Sergey Brin and Larry Page, both 32, splashed some of the $22bn (£11bn) fortune they made by creating the world's largest internet search engine on a Boeing 767 airliner.
The ostentatious purchase appears to be a departure for the two Stanford University computer science graduates who have mainly shunned the trappings of wealth common among American chief executives.
The muti-billionaires both drive environmentally friendly Toyota Prius cars and, when asked on the television programme 60 Minutes after Google's flotation last summer, Mr Brin said he had spent some of his financial windfall on a T-shirt.
The plane, which cost up to $15m, carried 180 passengers in its days as a transatlantic carrier, but is being refitted according to the men's specifications.
They want two "state rooms", with adjoining lavatories and a shower. There will also be a large sitting and dining area and, at the back, up to 16 first-class seats for guests or employees. A request for onboard internet access has also been made.
Mr Page has acknowledged that the aeroplane might seem to propel him and his business partner into the world of corporate one-upmanship. But he defended the purchase, saying the plane could be used for good causes.
"Part of the equation for this sort of machinery is to be able to take large numbers of people to places such as Africa. I think that can only be good for the world," Mr Page told the Wall Street Journal in a rare interview.

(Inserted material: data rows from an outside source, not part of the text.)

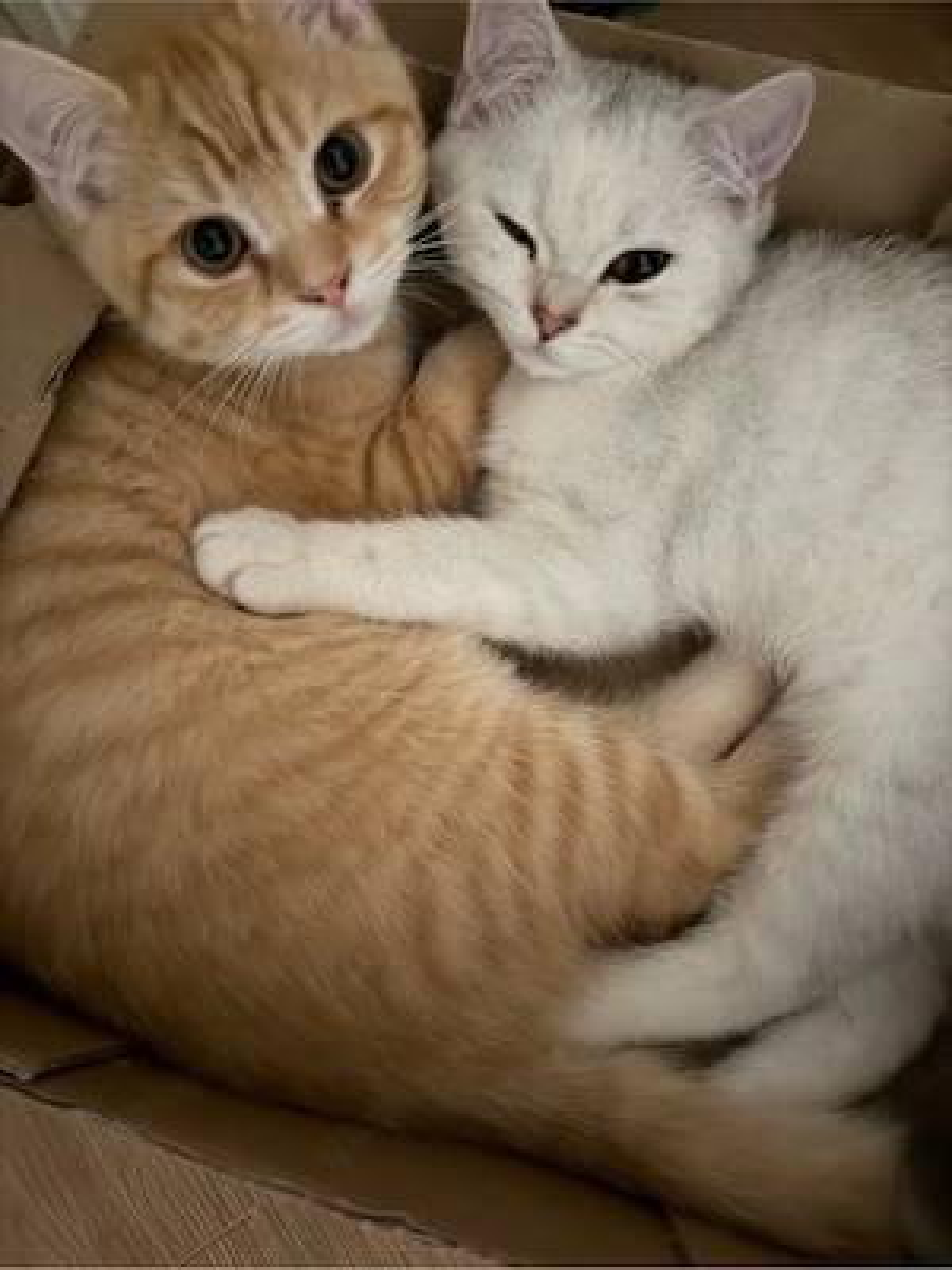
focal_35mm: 24
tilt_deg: -73.0
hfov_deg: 56.8
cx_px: 476
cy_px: 635
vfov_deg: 71.6
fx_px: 880
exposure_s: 1/25
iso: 1600
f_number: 1.78
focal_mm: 6.76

The executives have joined the club of business high-flyers who believe cars are not sufficient for getting around. Microsoft's co-founder Paul Allen owns an entire fleet of aircraft, though his flagships - two Boeing 757s - are smaller than Messrs Brin and Page's 767 model.
The two internet gurus recently pleased the charity world by emulating their chief rival Bill Gates, chairman of Microsoft, in using some of their fortune to set up a philanthropic trust for socially-minded investments that is funding projects in Africa and elsewhere.

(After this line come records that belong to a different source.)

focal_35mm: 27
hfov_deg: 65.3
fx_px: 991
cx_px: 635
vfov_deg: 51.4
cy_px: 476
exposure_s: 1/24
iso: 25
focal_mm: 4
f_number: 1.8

But, perhaps inevitably, the unprecedented growth and global dominance of the internet search market by the California-based company - which was only created seven years ago - has generated suspicion that it is more like the "evil empire" than an offbeat collegiate company interested in helping the world.
The company has had a series of bust-ups with business rivals, including fighting in court with Microsoft over allegations that Google illegally poached an executive to head its Chinese operation.
Most recently, the Association of American Publishers, which includes firms such as Penguin, said it was suing Google over its decision to scan millions of books and make them accessible online - on the grounds that the company is breaching copyright agreements.
Aside from the jet, it is not clear what Mr Brin and Mr Page spent their money on. Company filings show they have both sold a considerable amount of Google's shares, which have rocketed from a flotation price of $85 a share to almost $400, valuing the company at $114bn.
Last month Mr Page pocketed about $370m from selling a chunk of shares. The two held 15 per cent of the company when it floated and, despite reducing their holdings, are still major shareholders.
The dramatic creation of wealth has propelled the duo up Forbes magazine's rich list. The latest version, published in October, showed they had jumped from 43rd to 16th place.